Haplotype inference from diploid sequence data: evaluating performance using non‐neutral MHC sequences
Author(s) -
Bos David H.,
Turner Sara M.,
Andrew DeWoody J.
Publication year - 2007
Publication title -
hereditas
Language(s) - English
Resource type - Journals
SCImago Journal Rank - 0.819
H-Index - 50
eISSN - 1601-5223
pISSN - 0018-0661
DOI - 10.1111/j.2007.0018-0661.01994.x
Subject(s) - biology , ploidy , inference , major histocompatibility complex , genetics , haplotype , computational biology , population , neutral theory of molecular evolution , selection (genetic algorithm) , evolutionary biology , computer science , gene , allele , machine learning , artificial intelligence , demography , sociology
The direct sequencing of PCR products from diploid organisms is problematic because of ambiguities associated with phase inference in multi‐site heterozygotes. Several molecular methods such as cloning, SSCP, and DGGE have been developed to empirically reduce diploid sequences to their constitutive haploid components, but in theory these empirical approaches can be supplanted by analytical treatment of diploid sequences. Analytical approaches are more desirable than molecular methods because of the added time and expense required to generate molecular data. A variety of analytical methods have been developed to address this issue, but few have been rigorously evaluated with empirical data.
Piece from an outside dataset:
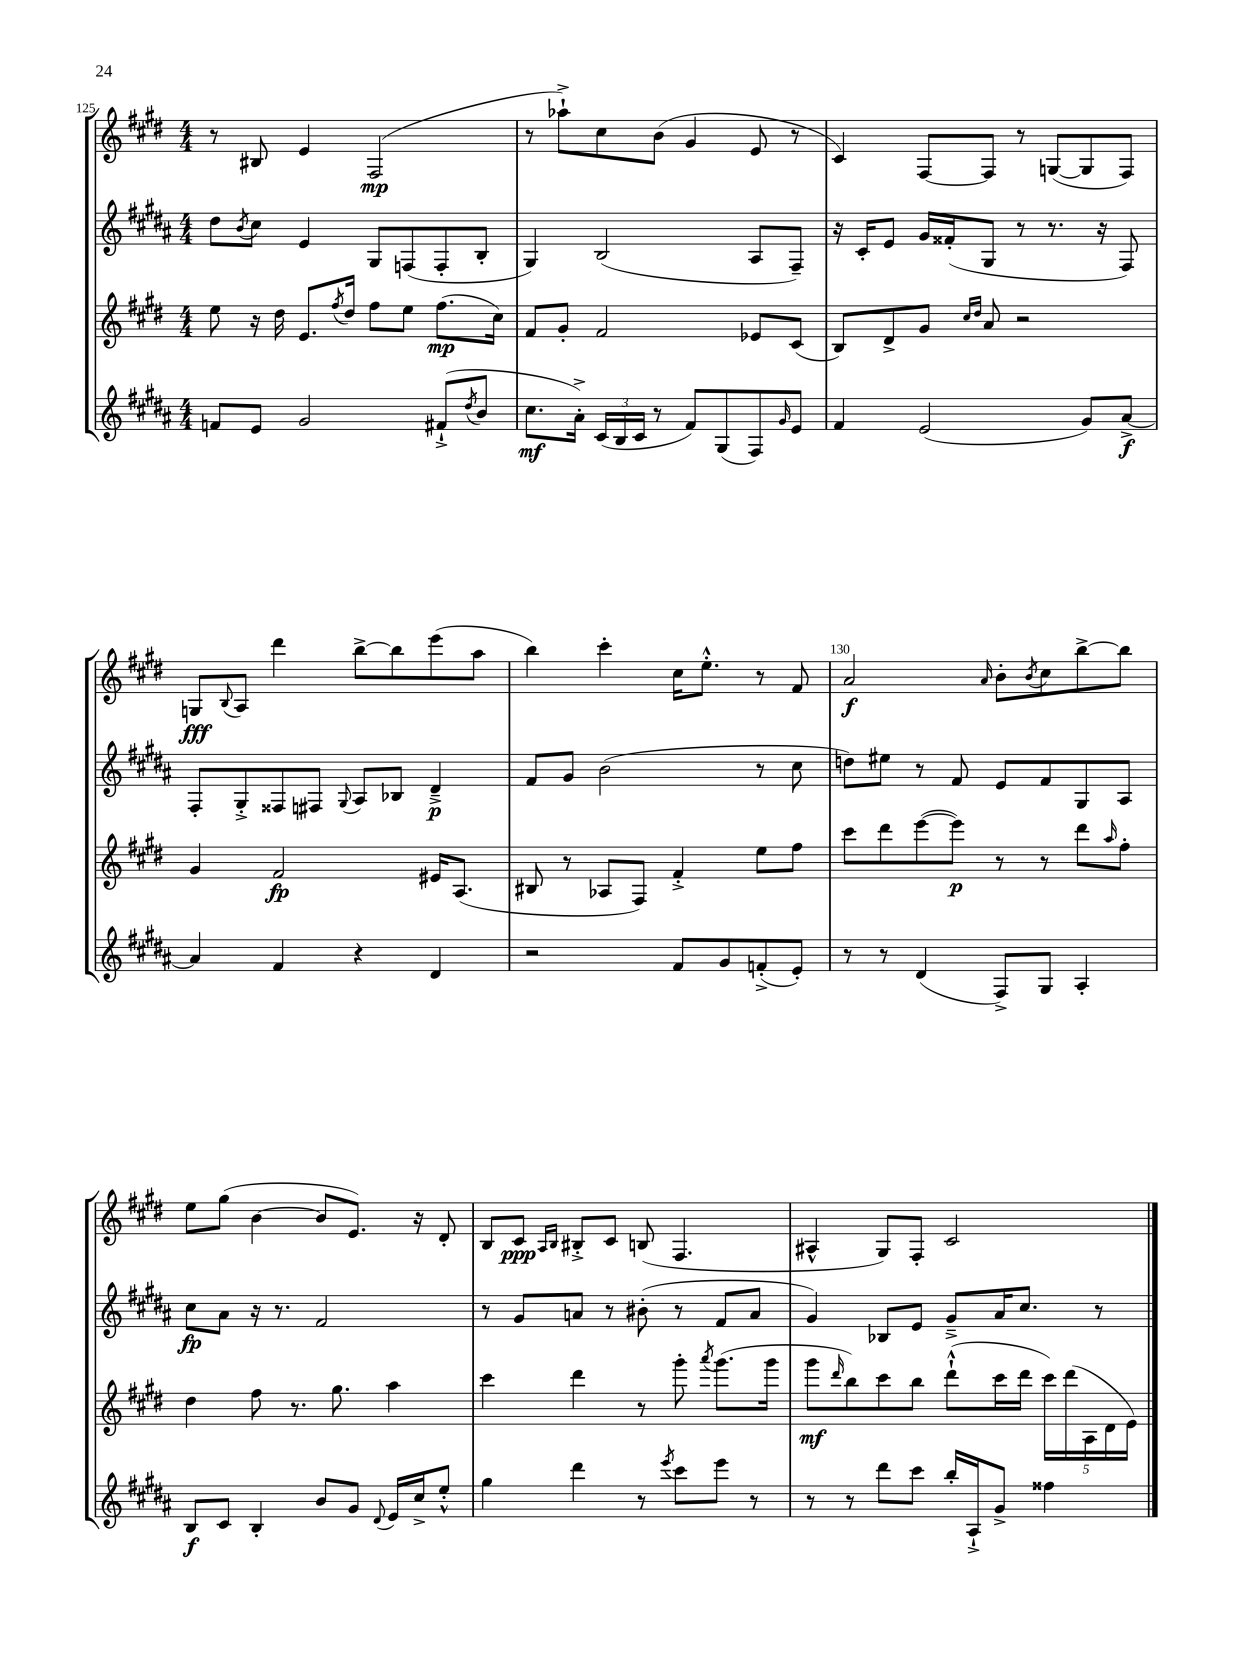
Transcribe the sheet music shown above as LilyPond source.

Furthermore, they all assume that the sequences under consideration are evolving in a neutral fashion and assume a moderate number of heterozygous sites. Here, we use non‐neutral major histocompatibility complex (MHC) sequences comprised of large numbers of heterozygous sites that are under strong balancing selection to evaluate the performance of the popular Bayesian algorithm implemented by the program PHASE. Our results suggest that PHASE performs admirably with non‐neutral sequences of moderate length with numerous heterozygous sites typical of MHC class II sequences. We conclude that analytical approaches to haplotype inference have great potential in large‐scale population genetic assays, but recommend groundtruthing analytical results using empirical (molecular) approaches at the outset of population‐level analyses.